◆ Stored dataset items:

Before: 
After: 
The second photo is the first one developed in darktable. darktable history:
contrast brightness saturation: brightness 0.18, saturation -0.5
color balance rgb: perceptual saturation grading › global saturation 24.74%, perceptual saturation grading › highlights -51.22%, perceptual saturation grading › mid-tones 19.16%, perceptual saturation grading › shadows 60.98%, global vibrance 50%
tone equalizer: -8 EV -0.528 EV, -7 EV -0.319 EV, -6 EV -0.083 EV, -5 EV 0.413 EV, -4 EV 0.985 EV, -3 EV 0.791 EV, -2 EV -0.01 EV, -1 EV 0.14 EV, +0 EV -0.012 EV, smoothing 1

◆ Given request:
Reproduce every line of the records above word for word.

◆ Task result:
Before: 
After: 
The second photo is the first one developed in darktable. darktable history:
contrast brightness saturation: brightness 0.18, saturation -0.5
color balance rgb: perceptual saturation grading › global saturation 24.74%, perceptual saturation grading › highlights -51.22%, perceptual saturation grading › mid-tones 19.16%, perceptual saturation grading › shadows 60.98%, global vibrance 50%
tone equalizer: -8 EV -0.528 EV, -7 EV -0.319 EV, -6 EV -0.083 EV, -5 EV 0.413 EV, -4 EV 0.985 EV, -3 EV 0.791 EV, -2 EV -0.01 EV, -1 EV 0.14 EV, +0 EV -0.012 EV, smoothing 1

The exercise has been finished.